* _Exercise_:
Exclude the images and transcribe the entries below precisely.

------------------------------------

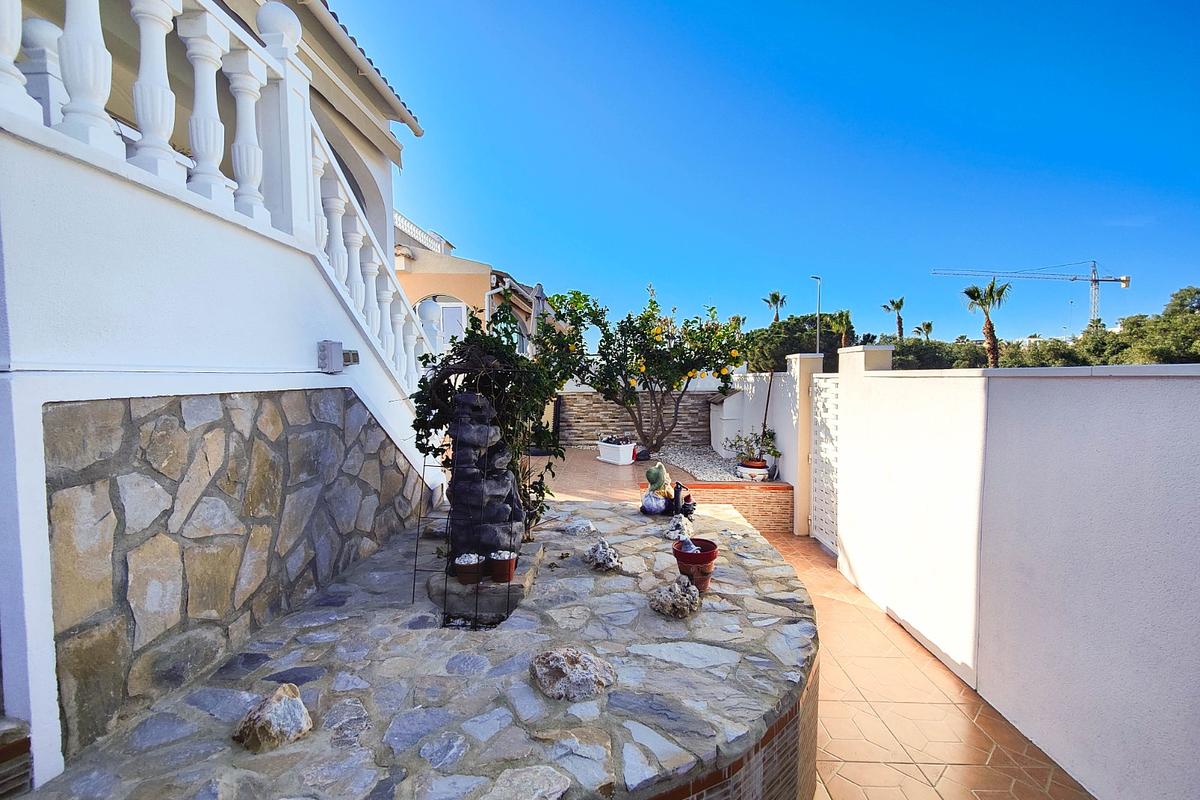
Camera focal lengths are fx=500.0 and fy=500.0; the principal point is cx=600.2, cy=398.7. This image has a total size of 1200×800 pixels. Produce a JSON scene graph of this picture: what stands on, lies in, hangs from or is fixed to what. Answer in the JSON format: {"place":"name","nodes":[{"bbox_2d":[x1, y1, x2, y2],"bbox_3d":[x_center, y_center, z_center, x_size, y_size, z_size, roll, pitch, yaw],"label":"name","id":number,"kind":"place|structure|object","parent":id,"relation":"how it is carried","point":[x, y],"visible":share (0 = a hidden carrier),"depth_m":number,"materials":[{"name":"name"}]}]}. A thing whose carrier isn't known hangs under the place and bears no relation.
{"place":"outdoors","nodes":[
{"label":"outdoors","id":0,"kind":"place"},
{"bbox_2d":[0,1,447,792],"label":"house","id":1,"kind":"structure","parent":0,"point":[304,267],"depth_m":2.26,"materials":[{"name":"white paint"}]},
{"bbox_2d":[0,0,428,390],"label":"balustrade","id":2,"kind":"object","parent":1,"relation":"on","point":[264,75],"visible":0.74,"depth_m":2.65,"materials":[{"name":"white stone"}]},
{"bbox_2d":[316,340,349,372],"bbox_3d":[-1.814,-0.291,3.451,0.181,0.205,0.222,0,3,2],"label":"electrical box","id":3,"kind":"object","parent":1,"relation":"attached to","point":[322,355],"visible":0.97,"depth_m":3.37,"materials":[{"name":"grey metal"}]},
{"bbox_2d":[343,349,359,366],"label":"electrical outlet","id":4,"kind":"object","parent":1,"relation":"attached to","point":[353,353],"visible":0.51,"depth_m":3.71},
{"bbox_2d":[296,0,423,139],"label":"roof gutter","id":5,"kind":"object","parent":1,"relation":"attached to","point":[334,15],"visible":0.81,"depth_m":5.41,"materials":[{"name":"beige metal"}]},
{"bbox_2d":[40,385,427,761],"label":"stone wall","id":6,"kind":"structure","parent":0,"point":[191,400],"depth_m":2.30,"materials":[{"name":"grey stone"}]},
{"bbox_2d":[18,493,812,799],"label":"stone terrace","id":7,"kind":"structure","parent":0,"point":[646,612],"visible":0.81,"materials":[{"name":"grey stone"}]},
{"bbox_2d":[234,684,312,752],"bbox_3d":[-1.238,1.212,1.907,0.267,0.188,0.274,1,3,26],"label":"rock","id":8,"kind":"object","parent":7,"relation":"on","point":[297,700],"visible":0.99,"depth_m":1.85,"materials":[{"name":"stone"}]},
{"bbox_2d":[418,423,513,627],"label":"metal trellis","id":9,"kind":"object","parent":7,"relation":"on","point":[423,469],"visible":0.8,"depth_m":3.01,"materials":[{"name":"black metal"}]},
{"bbox_2d":[424,543,543,621],"bbox_3d":[-0.738,1.209,3.394,0.731,0.149,1.014,0,3,2],"label":"stone plinth","id":10,"kind":"structure","parent":7,"relation":"on","point":[527,584],"depth_m":3.03,"materials":[{"name":"grey stone"}]},
{"bbox_2d":[453,552,483,585],"bbox_3d":[-0.795,1.030,3.028,0.180,0.156,0.183,0,3,2],"label":"flower pot","id":11,"kind":"object","parent":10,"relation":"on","point":[468,572],"visible":0.96,"depth_m":2.98,"materials":[{"name":"ceramic"}]},
{"bbox_2d":[487,550,516,583],"bbox_3d":[-0.596,1.020,3.046,0.167,0.157,0.169,0,3,2],"label":"flower pot","id":12,"kind":"object","parent":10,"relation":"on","point":[510,567],"visible":0.98,"depth_m":3.00,"materials":[{"name":"ceramic"}]},
{"bbox_2d":[445,387,523,563],"bbox_3d":[-0.774,0.514,3.338,0.486,1.202,0.485,0,3,2],"label":"stone sculpture","id":13,"kind":"object","parent":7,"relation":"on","point":[463,395],"visible":0.81,"depth_m":3.23,"materials":[{"name":"stone"}]},
{"bbox_2d":[409,301,563,539],"bbox_3d":[-0.816,0.194,3.722,1.188,1.812,1.312,0,3,2],"label":"climbing plant","id":14,"kind":"object","parent":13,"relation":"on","point":[459,348],"visible":0.72,"depth_m":3.57,"materials":[{"name":"green plant"}]},
{"bbox_2d":[530,646,614,701],"bbox_3d":[-0.129,1.215,2.257,0.411,0.174,0.382,2,3,34],"label":"rock","id":15,"kind":"object","parent":7,"relation":"on","point":[557,656],"visible":0.99,"depth_m":2.16,"materials":[{"name":"grey stone"}]},
{"bbox_2d":[561,517,596,535],"bbox_3d":[-0.192,1.128,4.376,0.305,0.144,0.298,2,3,37],"label":"rock","id":16,"kind":"object","parent":7,"relation":"on","point":[581,525],"visible":0.99,"depth_m":4.30,"materials":[{"name":"grey stone"}]},
{"bbox_2d":[584,539,621,571],"bbox_3d":[0.021,1.122,3.594,0.284,0.194,0.275,3,4,44],"label":"rock","id":17,"kind":"object","parent":7,"relation":"on","point":[609,553],"visible":0.99,"depth_m":3.53,"materials":[{"name":"grey stone"}]},
{"bbox_2d":[641,462,674,513],"bbox_3d":[0.558,0.882,4.948,0.315,0.486,0.318,2,3,35],"label":"statue","id":18,"kind":"object","parent":7,"relation":"on","point":[651,472],"visible":0.99,"depth_m":4.87,"materials":[{"name":"multicoloured ceramic"}]},
{"bbox_2d":[648,577,700,618],"bbox_3d":[0.435,1.151,2.918,0.310,0.197,0.312,2,3,37],"label":"rock","id":19,"kind":"object","parent":7,"relation":"on","point":[670,600],"visible":0.99,"depth_m":2.84,"materials":[{"name":"grey stone"}]},
{"bbox_2d":[666,514,693,542],"bbox_3d":[0.666,1.094,4.226,0.240,0.233,0.258,1,3,23],"label":"rock","id":20,"kind":"object","parent":7,"relation":"on","point":[672,535],"visible":0.96,"depth_m":4.16,"materials":[{"name":"stone"}]},
{"bbox_2d":[668,481,695,518],"bbox_3d":[0.786,0.986,4.849,0.235,0.356,0.264,-2,4,-42],"label":"black figurine","id":21,"kind":"object","parent":7,"relation":"on","point":[684,507],"visible":0.96,"depth_m":4.81,"materials":[{"name":"black"}]},
{"bbox_2d":[671,537,717,592],"bbox_3d":[0.606,1.069,3.209,0.290,0.281,0.291,0,3,2],"label":"flower pot","id":22,"kind":"object","parent":7,"relation":"on","point":[710,553],"visible":0.78,"depth_m":3.12,"materials":[{"name":"red ceramic"}]},
{"bbox_2d":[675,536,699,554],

------------------------------------

* _Exercise result_:
Camera focal lengths are fx=500.0 and fy=500.0; the principal point is cx=600.2, cy=398.7. This image has a total size of 1200×800 pixels. Produce a JSON scene graph of this picture: what stands on, lies in, hangs from or is fixed to what. Answer in the JSON format: {"place":"name","nodes":[{"bbox_2d":[x1, y1, x2, y2],"bbox_3d":[x_center, y_center, z_center, x_size, y_size, z_size, roll, pitch, yaw],"label":"name","id":number,"kind":"place|structure|object","parent":id,"relation":"how it is carried","point":[x, y],"visible":share (0 = a hidden carrier),"depth_m":number,"materials":[{"name":"name"}]}]}. A thing whose carrier isn't known hangs under the place and bears no relation.
{"place":"outdoors","nodes":[
{"label":"outdoors","id":0,"kind":"place"},
{"bbox_2d":[0,1,447,792],"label":"house","id":1,"kind":"structure","parent":0,"point":[304,267],"depth_m":2.26,"materials":[{"name":"white paint"}]},
{"bbox_2d":[0,0,428,390],"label":"balustrade","id":2,"kind":"object","parent":1,"relation":"on","point":[264,75],"visible":0.74,"depth_m":2.65,"materials":[{"name":"white stone"}]},
{"bbox_2d":[316,340,349,372],"bbox_3d":[-1.814,-0.291,3.451,0.181,0.205,0.222,0,3,2],"label":"electrical box","id":3,"kind":"object","parent":1,"relation":"attached to","point":[322,355],"visible":0.97,"depth_m":3.37,"materials":[{"name":"grey metal"}]},
{"bbox_2d":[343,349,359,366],"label":"electrical outlet","id":4,"kind":"object","parent":1,"relation":"attached to","point":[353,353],"visible":0.51,"depth_m":3.71},
{"bbox_2d":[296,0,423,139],"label":"roof gutter","id":5,"kind":"object","parent":1,"relation":"attached to","point":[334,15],"visible":0.81,"depth_m":5.41,"materials":[{"name":"beige metal"}]},
{"bbox_2d":[40,385,427,761],"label":"stone wall","id":6,"kind":"structure","parent":0,"point":[191,400],"depth_m":2.30,"materials":[{"name":"grey stone"}]},
{"bbox_2d":[18,493,812,799],"label":"stone terrace","id":7,"kind":"structure","parent":0,"point":[646,612],"visible":0.81,"materials":[{"name":"grey stone"}]},
{"bbox_2d":[234,684,312,752],"bbox_3d":[-1.238,1.212,1.907,0.267,0.188,0.274,1,3,26],"label":"rock","id":8,"kind":"object","parent":7,"relation":"on","point":[297,700],"visible":0.99,"depth_m":1.85,"materials":[{"name":"stone"}]},
{"bbox_2d":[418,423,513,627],"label":"metal trellis","id":9,"kind":"object","parent":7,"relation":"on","point":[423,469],"visible":0.8,"depth_m":3.01,"materials":[{"name":"black metal"}]},
{"bbox_2d":[424,543,543,621],"bbox_3d":[-0.738,1.209,3.394,0.731,0.149,1.014,0,3,2],"label":"stone plinth","id":10,"kind":"structure","parent":7,"relation":"on","point":[527,584],"depth_m":3.03,"materials":[{"name":"grey stone"}]},
{"bbox_2d":[453,552,483,585],"bbox_3d":[-0.795,1.030,3.028,0.180,0.156,0.183,0,3,2],"label":"flower pot","id":11,"kind":"object","parent":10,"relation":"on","point":[468,572],"visible":0.96,"depth_m":2.98,"materials":[{"name":"ceramic"}]},
{"bbox_2d":[487,550,516,583],"bbox_3d":[-0.596,1.020,3.046,0.167,0.157,0.169,0,3,2],"label":"flower pot","id":12,"kind":"object","parent":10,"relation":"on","point":[510,567],"visible":0.98,"depth_m":3.00,"materials":[{"name":"ceramic"}]},
{"bbox_2d":[445,387,523,563],"bbox_3d":[-0.774,0.514,3.338,0.486,1.202,0.485,0,3,2],"label":"stone sculpture","id":13,"kind":"object","parent":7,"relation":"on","point":[463,395],"visible":0.81,"depth_m":3.23,"materials":[{"name":"stone"}]},
{"bbox_2d":[409,301,563,539],"bbox_3d":[-0.816,0.194,3.722,1.188,1.812,1.312,0,3,2],"label":"climbing plant","id":14,"kind":"object","parent":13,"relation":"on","point":[459,348],"visible":0.72,"depth_m":3.57,"materials":[{"name":"green plant"}]},
{"bbox_2d":[530,646,614,701],"bbox_3d":[-0.129,1.215,2.257,0.411,0.174,0.382,2,3,34],"label":"rock","id":15,"kind":"object","parent":7,"relation":"on","point":[557,656],"visible":0.99,"depth_m":2.16,"materials":[{"name":"grey stone"}]},
{"bbox_2d":[561,517,596,535],"bbox_3d":[-0.192,1.128,4.376,0.305,0.144,0.298,2,3,37],"label":"rock","id":16,"kind":"object","parent":7,"relation":"on","point":[581,525],"visible":0.99,"depth_m":4.30,"materials":[{"name":"grey stone"}]},
{"bbox_2d":[584,539,621,571],"bbox_3d":[0.021,1.122,3.594,0.284,0.194,0.275,3,4,44],"label":"rock","id":17,"kind":"object","parent":7,"relation":"on","point":[609,553],"visible":0.99,"depth_m":3.53,"materials":[{"name":"grey stone"}]},
{"bbox_2d":[641,462,674,513],"bbox_3d":[0.558,0.882,4.948,0.315,0.486,0.318,2,3,35],"label":"statue","id":18,"kind":"object","parent":7,"relation":"on","point":[651,472],"visible":0.99,"depth_m":4.87,"materials":[{"name":"multicoloured ceramic"}]},
{"bbox_2d":[648,577,700,618],"bbox_3d":[0.435,1.151,2.918,0.310,0.197,0.312,2,3,37],"label":"rock","id":19,"kind":"object","parent":7,"relation":"on","point":[670,600],"visible":0.99,"depth_m":2.84,"materials":[{"name":"grey stone"}]},
{"bbox_2d":[666,514,693,542],"bbox_3d":[0.666,1.094,4.226,0.240,0.233,0.258,1,3,23],"label":"rock","id":20,"kind":"object","parent":7,"relation":"on","point":[672,535],"visible":0.96,"depth_m":4.16,"materials":[{"name":"stone"}]},
{"bbox_2d":[668,481,695,518],"bbox_3d":[0.786,0.986,4.849,0.235,0.356,0.264,-2,4,-42],"label":"black figurine","id":21,"kind":"object","parent":7,"relation":"on","point":[684,507],"visible":0.96,"depth_m":4.81,"materials":[{"name":"black"}]},
{"bbox_2d":[671,537,717,592],"bbox_3d":[0.606,1.069,3.209,0.290,0.281,0.291,0,3,2],"label":"flower pot","id":22,"kind":"object","parent":7,"relation":"on","point":[710,553],"visible":0.78,"depth_m":3.12,"materials":[{"name":"red ceramic"}]},
{"bbox_2d":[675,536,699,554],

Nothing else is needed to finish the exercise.